Infine non rimaneva che trasportarla, un tempo, con un carro, tra mille precauzioni (oggi con camion dotato di gru) sotto il campanile o la torre civica a cui era destinata. Sulla cella campanaria sarebbe stato montato un castello, un tempo in legno, poi in ferro, pronto per essere collegato al ceppo sempre in legno (una specie di giogo), fatto oscillare su due perni (inseriti nei cuscinetti collocati sul castello stesso), tramite una ruota in ferro collegata ad una corda che scendeva fino al pianterreno del campanile; corda a cui si sarebbe poi attaccato il campanaro per assolvere al suo incarico.

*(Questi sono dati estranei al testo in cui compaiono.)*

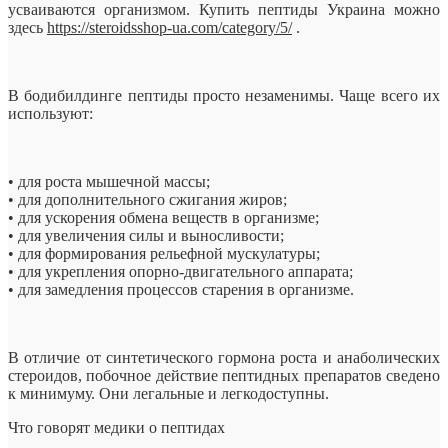
усваиваются организмом. Купить пептиды Украина можно
здесь
https://steroidsshop-ua.com/category/5/
.
В бодибилдинге пептиды просто незаменимы. Чаще всего их
используют:
• для роста мышечной массы;
• для дополнительного сжигания жиров;
• для ускорения обмена веществ в организме;
• для увеличения силы и выносливости;
• для формирования рельефной мускулатуры;
• для укрепления опорно-двигательного аппарата;
• для замедления процессов старения в организме.
В отличие от синтетического гормона роста и анаболических
стероидов, побочное действие пептидных препаратов сведено
к минимуму. Они легальные и легкодоступны.
Что говорят медики о пептидах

Con paranchi, argani o rulli demoltiplicatori, tramite un sistema analogo a quello delle teleferiche o funivie (se la campana era poco pesante bastavano una corda e una carrucola), la campana sarebbe stata issata sul campanile o sulla torre campanaria, (una delle campane più pesanti issate dalla ditta Colbacchini-Favaretti è la campana a martello di Asiago, alta ben due metri e mezzo), agganciata poi saldamente al ceppo oscillante tramite la treccia (un tempo le campane ne erano sprovviste e quindi per attaccarle al ceppo si ricorreva ad una serie di staffe agganciate a delle asole emergenti nella parte superiore della campana), pronta a inviare con i suoi lenti o veloci rintocchi, tristi o lieti annunzi, interpreti dell’anno liturgico e pronta altresì ad avvertire dell’imminente arrivo di un temporale (e a fugarlo, se possibile) o a chiamare a raccolta i volonterosi per spegnere qualche incendio.

Oltre alle campane superiori al quintale di peso, venivano prodotte campanelle e campanellini (bronzini). Le tecniche di modellazione e fusione erano uguali a quelle già descritte, solamente che le opere determinate dalle spinte metallo- statiche (in una campana di oltre un metro di altezza la pressione del bronzo fuso è enorme), quali l’escavazione della fossa, la necessità di impalcature, il sollevamento tramite argani ecc., erano oltremodo ridotte se non annullate, perché il lavoro si svolgeva “in orizzontale”, sempre con sagome in legno per produrre lo “stampo” (si adoperava la solita canapa, la terra, lo sterco di mulo e il filo di ferro) che poi veniva posto in verticale, e a cui veniva tolta ovviamente la falsa campana. Veniva quindi ricomposto sull’ànima il mantello per ricevere il bronzo sfuso e ottenere la campanella che doveva essere rifinita con la stessa tecnica messa in atto per una campana di peso superiore. Con un sistema analogo venivano prodotti anche gli stampi per i bronzetti in genere: candelabri, secchielli normali per cibi o liquidi e ornamentali con o senza gambe (sate quando erano sagomate come le zampe del leone, gambe quando erano lisce).